Et le plus gros problème, au-delà de l’intoxication du foie et des reins, c’est que les molécules passent alors la barrière hémato-encéphalique et votre antiparasitaire destiné à protéger votre toutou rentre dans son cerveau.

Et là, les ennuis s’intensifient. L’ivermectine est une molécule de la famille des lactones macrocycliques. Ce sont des toxines qui pénètrent le système nerveux des parasites et vont induire la mort de ce dernier par action sur son système nerveux. Ces produits vont inhiber l’activité nerveuse, provoquer une paralysie de l’individu et induire son décès. Le problème, c’est que les éléments sur lesquelles agissent ces molécules existent dans le cerveau du chien mais sont normalement protégés par la BHE.

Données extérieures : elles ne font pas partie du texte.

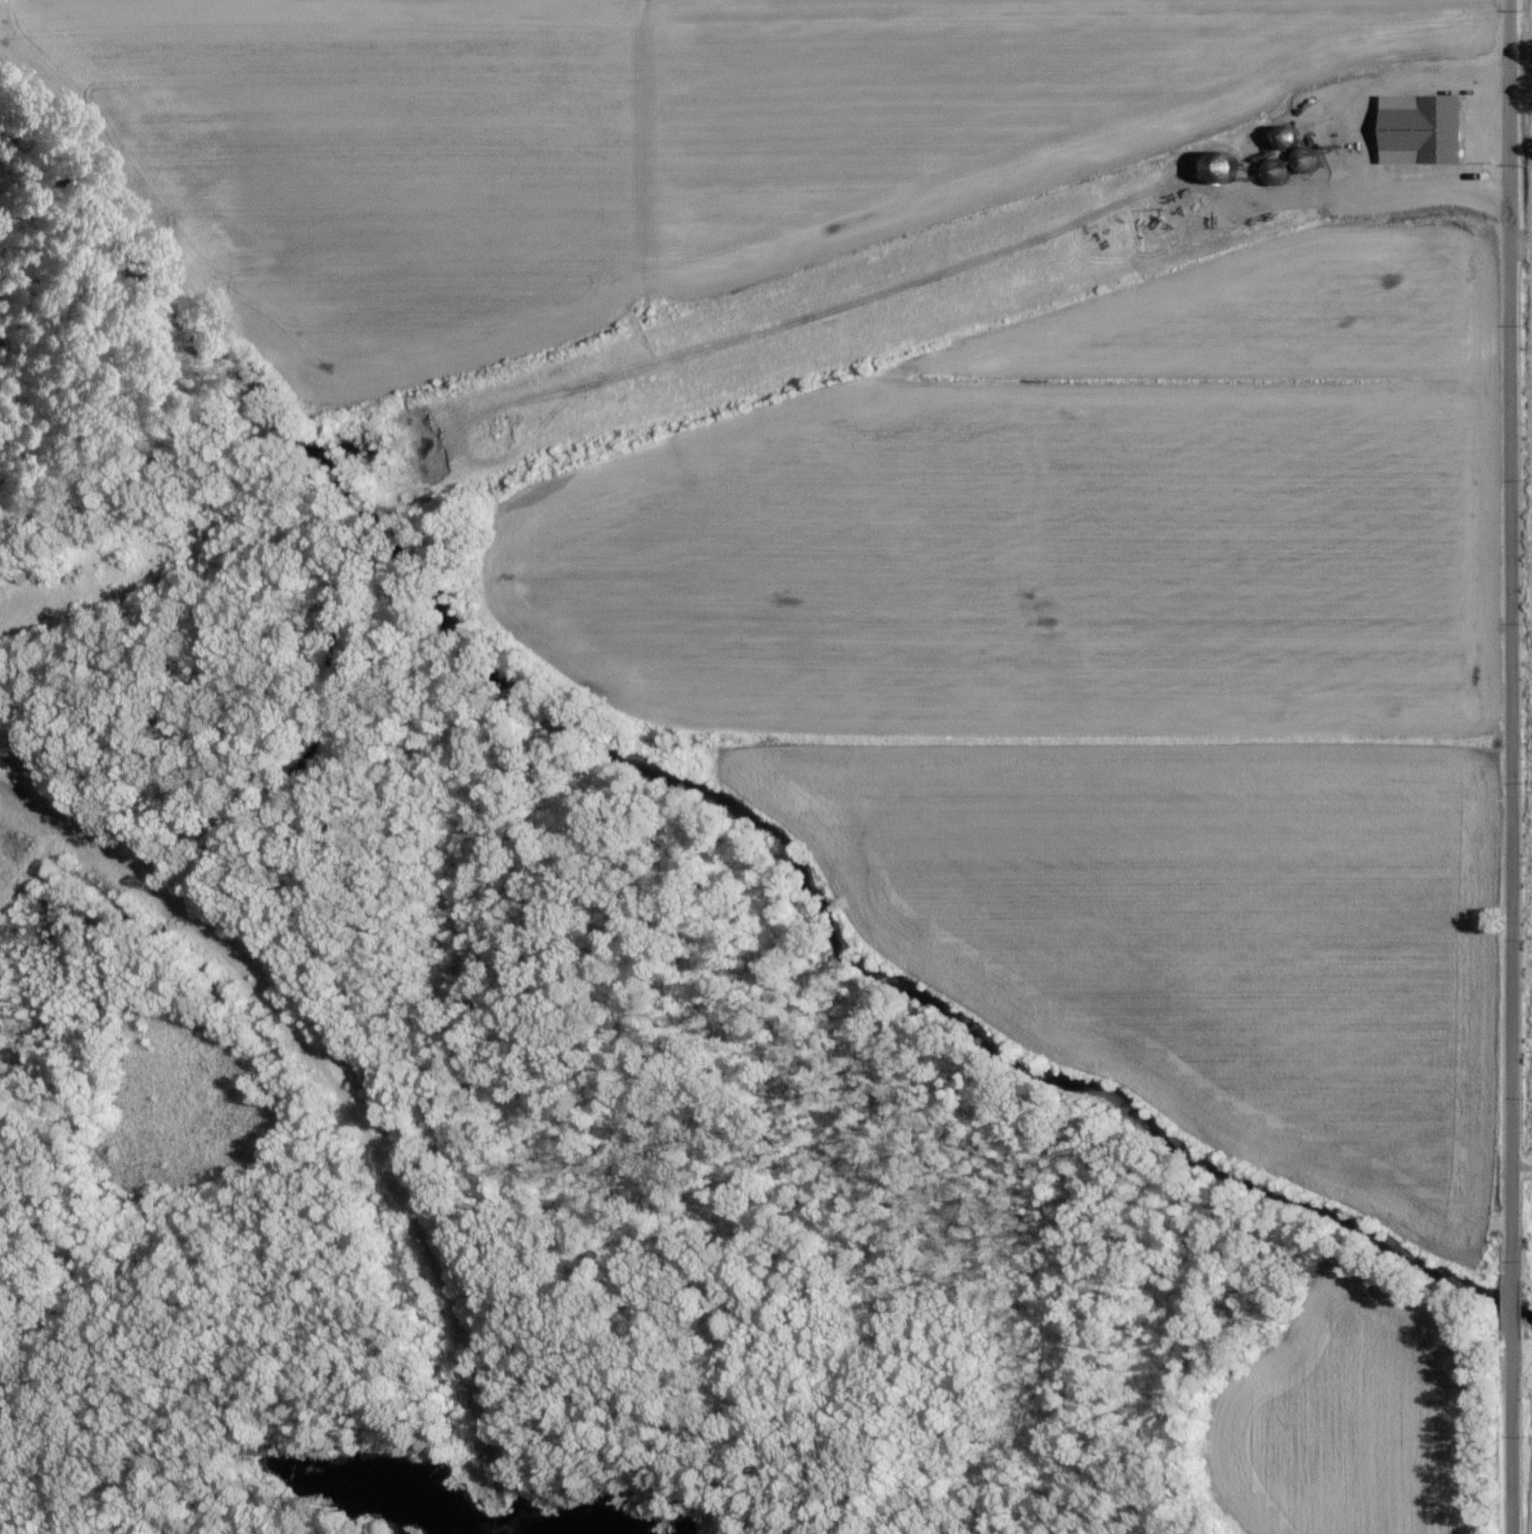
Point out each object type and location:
building: (1425, 128)
road: (1397, 186)
road: (1520, 239)
road: (967, 270)
road: (1512, 766)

Sauf qu’en raison de la mutation MDR1(-/-), le cerveau n’est plus protégé. C’est pour cette raison que les antiparasitaires sont extrêmement dangereux s’ils sont utilisés sans précaution et sans suivi vétérinaire strict sur les chiens porteurs de cette sensibilité. Et le pronostic n’est pas bon si notre petit toutou est traité alors qu’il présente une sensibilité, qu’il soit homozygote ou hétérozygote. De plus, la prudence est de mise, car au-delà de la mutation del4, il existe ce que l’on appelle des polymorphismes du gène. Cela veut dire que le gène existe, mais avec des recettes différentes, qui font que la protéine de filtrage est plus ou moins efficace. Actuellement une trentaine de versions du gène ont été identifiées comme affectant la fonction de cette protéine de transport.

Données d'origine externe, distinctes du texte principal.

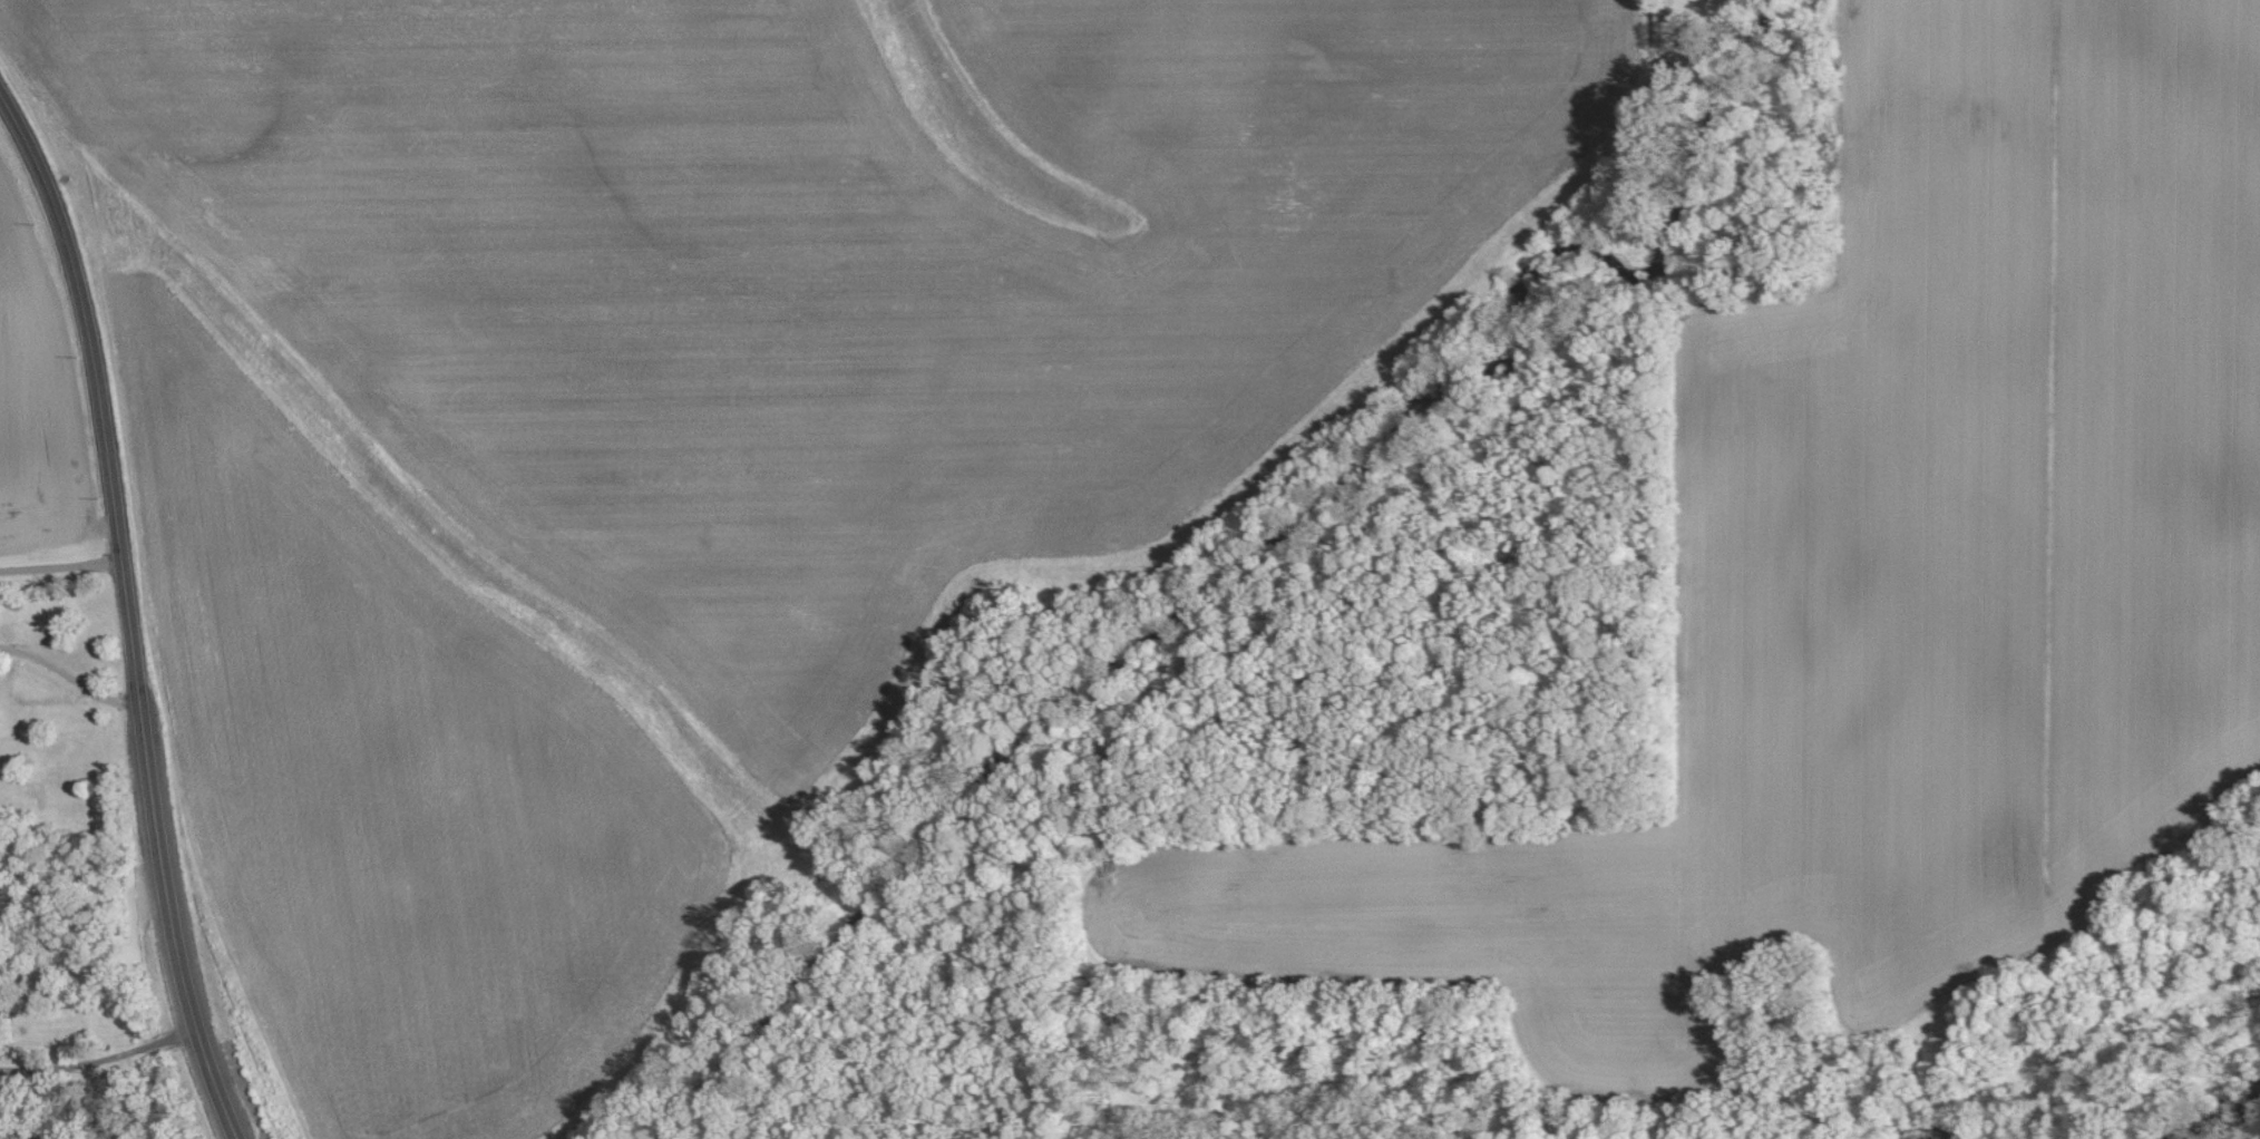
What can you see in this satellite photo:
building: (1659, 35)
road: (62, 567)
road: (131, 611)
road: (70, 678)
building: (2, 1000)
road: (102, 1060)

En résume, cela veut dire que, lorsque votre petit toutou fait partie des races à risques ou croisé avec race à risques (et même sans) il est toujours important de consulter son vétérinaire avant de traiter son chien, car ces produits ne sont pas sans conséquences. Il faut donc être prudent avec nos petits poilus, car en voulant les protéger, on peut parfois faire plus de mal que de bien.

Conseils Toutous

Bibliographie :

Tappin et al. ,Frequency of the mutant MDR1 allele in dogs in the UK, Veterinay Record 2012 Short communication

Geyer J. et Janko C., Treatment or MDR1 Mutant Dogs with Macrocyclic Lactones. Current Pharmaceutical Biotechnology, 2012, 13, 969-986.